Si costituivano i coniugi COGNOME contestando la domanda attorea e chiedendone il rigetto e proponendo domanda riconvenzionale, diretta: 1) alla eliminazione di una finestra abusiva
realizzata dagli attori su INDIRIZZO che comportava un’alterazione del prospetto condominiale; 2) al ripristino dello stato dei luoghi relativo all’abitazione degli attori, che avevano eseguito opere in difformità rispetto alla concessione edilizia; 3) in subordine, alla condanna degli stessi attori al risarcimento dei danni.

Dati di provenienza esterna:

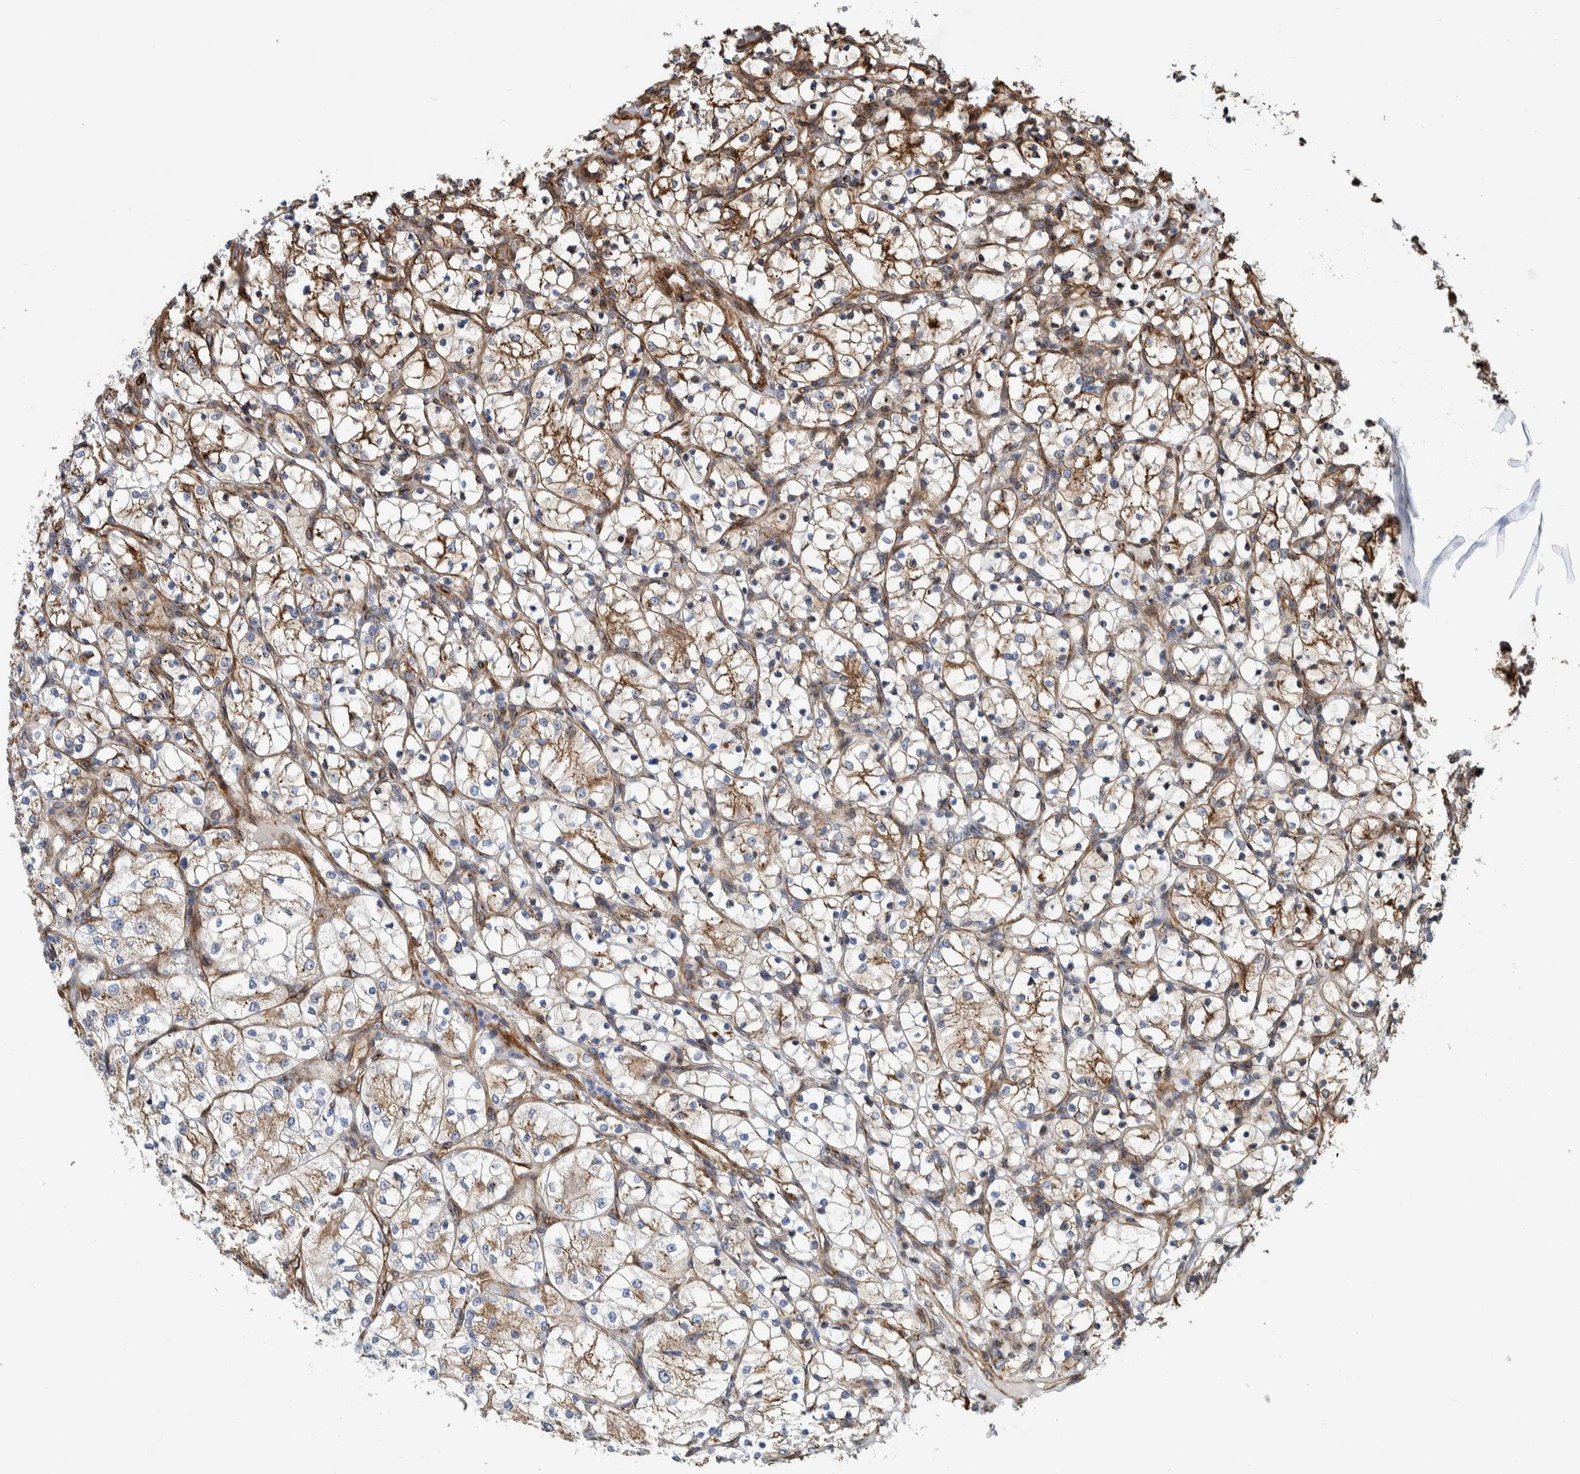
{"staining": {"intensity": "moderate", "quantity": "25%-75%", "location": "cytoplasmic/membranous"}, "tissue": "renal cancer", "cell_type": "Tumor cells", "image_type": "cancer", "snomed": [{"axis": "morphology", "description": "Adenocarcinoma, NOS"}, {"axis": "topography", "description": "Kidney"}], "caption": "Immunohistochemical staining of adenocarcinoma (renal) exhibits medium levels of moderate cytoplasmic/membranous protein staining in about 25%-75% of tumor cells.", "gene": "CCDC57", "patient": {"sex": "female", "age": 69}}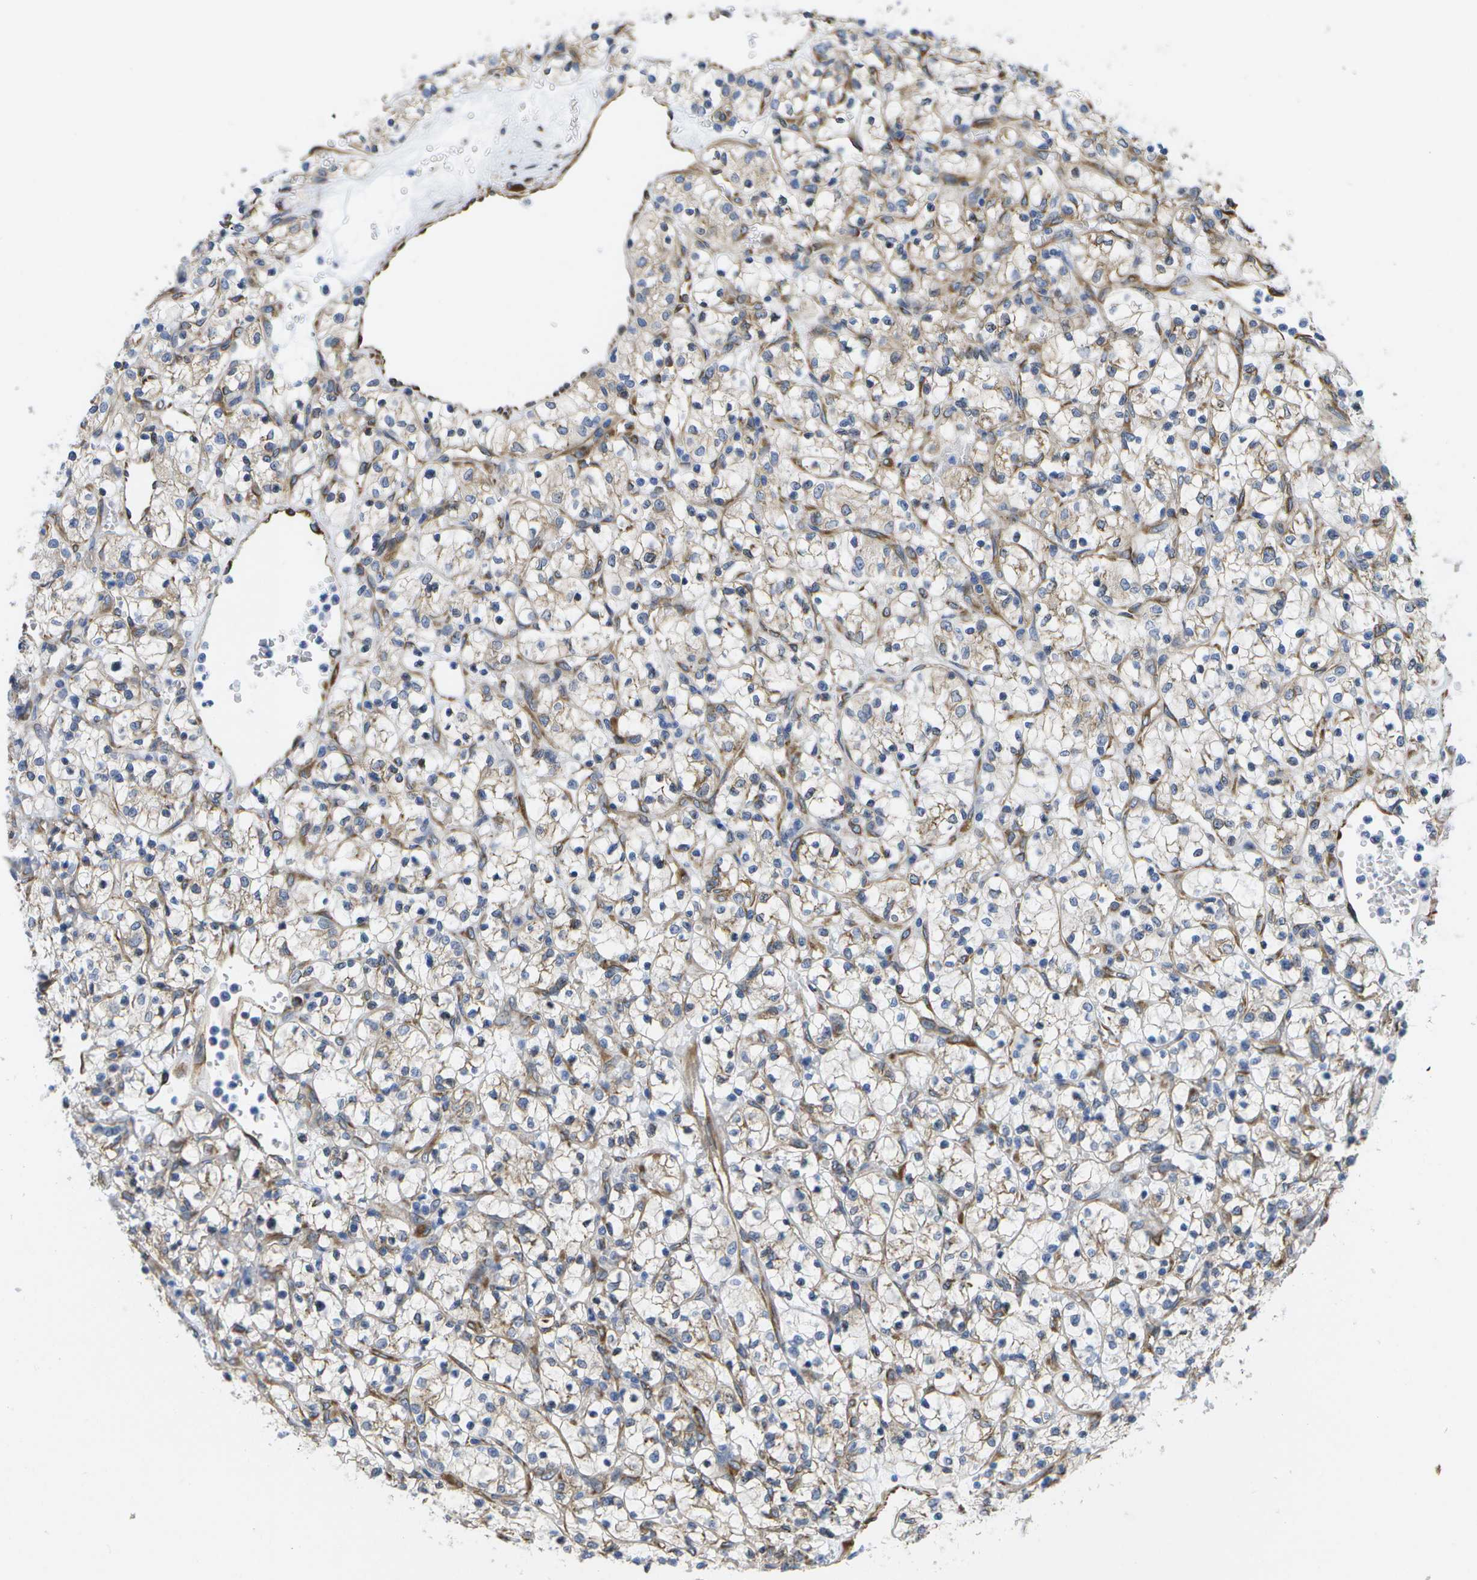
{"staining": {"intensity": "weak", "quantity": "25%-75%", "location": "cytoplasmic/membranous"}, "tissue": "renal cancer", "cell_type": "Tumor cells", "image_type": "cancer", "snomed": [{"axis": "morphology", "description": "Adenocarcinoma, NOS"}, {"axis": "topography", "description": "Kidney"}], "caption": "Adenocarcinoma (renal) stained for a protein reveals weak cytoplasmic/membranous positivity in tumor cells.", "gene": "ZDHHC17", "patient": {"sex": "female", "age": 69}}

Si costituivano, altresì, i coniugi COGNOME proponendo analoga domanda riconvenzionale, nonché domanda di accertamento in proprio favore dell’acquisto del pozzo di luce per contratto di acquisto, ovvero per intervenuta usucapione.
Il Tribunale di Bari dichiarava cessata la materia del contendere con riferimento alle domande reciprocamente formulate dai coniugi COGNOMECOGNOME e COGNOME COGNOME dichiarava ‘estinto in parte il giudizio con riferimento alla domanda di usucapione proposta con memoria di costituzione da NOME e proseguita quale erede da NOME e COGNOME NOMECOGNOME acco glieva la domanda attorea di ‘ripristino della porta d i accesso al pozzo luce comune nella originaria finestra, rimuovendo la lavatrice ivi esistente con tutta la tubazione (idrica e fognaria) annessa e quant’altro ivi esistente’; condannava i signori COGNOME NOME (avente causa dell’originario convenuto NOME) e COGNOME NOME al pagamento delle spese legali, liquidate in € 13.402,00 oltre accessori, nonché al pagamento delle spese di CTU.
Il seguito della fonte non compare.